What is a fuzzy database?
A fuzzy database manages imprecise or uncertain information using fuzzy logic. Instead of strict true/false conditions, it stores and processes degrees of truth, allowing more flexible data querying and analysis.
How does fuzzy finding work?
Fuzzy finding works by comparing text or strings using similarity metrics like Levenshtein distance or token-based algorithms. These determine how closely two strings resemble each other and assign a similarity score.
Can AI improve fuzzy matching accuracy?
Yes. AI can enhance fuzzy matching by learning contextual patterns and optimizing thresholds. Instead of relying on static similarity scores, AI-driven systems adapt based on the type and structure of data being compared.
What is the role of fuzzy logic in data analysis?
Fuzzy logic helps handle ambiguity in data analysis. It assigns degrees of similarity instead of binary true/false results, allowing analysts to identify patterns and relationships that strict logic would miss.
How do you measure similarity between strings?
Common methods include:
Levenshtein Distance – counts character edits needed.
Jaro-Winkler – focuses on matching prefixes.
Cosine Similarity – compares vectorized text data.
These techniques output a similarity score between 0 and 1.
What causes fuzzy matching errors?
Errors occur when thresholds are too loose or strict, or when the data contains abbreviations, inconsistent formats, or missing context. Proper preprocessing and tuning improve accuracy.
How is fuzzy matching used in marketing?
In marketing, fuzzy matching identifies duplicate leads, merges customer profiles, and aligns multi-source campaign data — enabling cleaner CRM systems and better segmentation.

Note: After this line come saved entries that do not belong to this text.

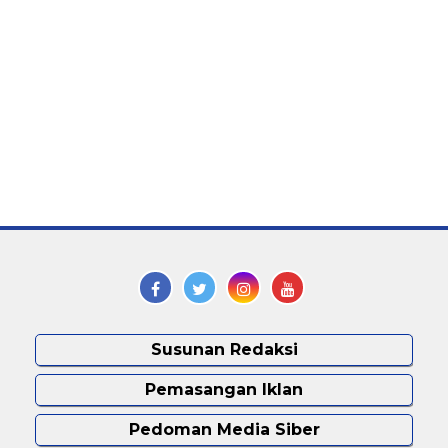
Susunan Redaksi
Pemasangan Iklan
Pedoman Media Siber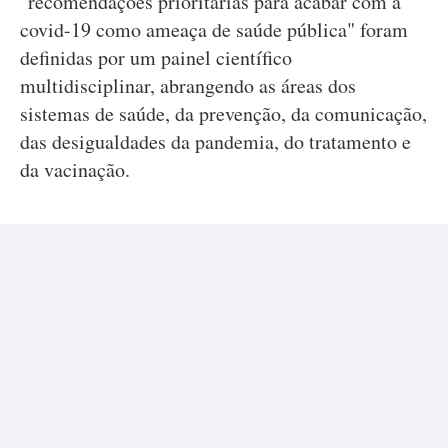
"recomendações prioritárias para acabar com a
covid-19 como ameaça de saúde pública" foram
definidas por um painel científico
multidisciplinar, abrangendo as áreas dos
sistemas de saúde, da prevenção, da comunicação,
das desigualdades da pandemia, do tratamento e
da vacinação.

Is fuzzy matching scalable for big data?
Traditional fuzzy matching libraries struggle with scalability because of their computational cost. Efficient implementations use distributed processing or pre-grouping to handle millions of records.
What industries rely most on fuzzy matching?
Industries that depend heavily on data accuracy — such as healthcare, finance, government, and retail — use fuzzy matching for deduplication, fraud detection, and customer identity resolution.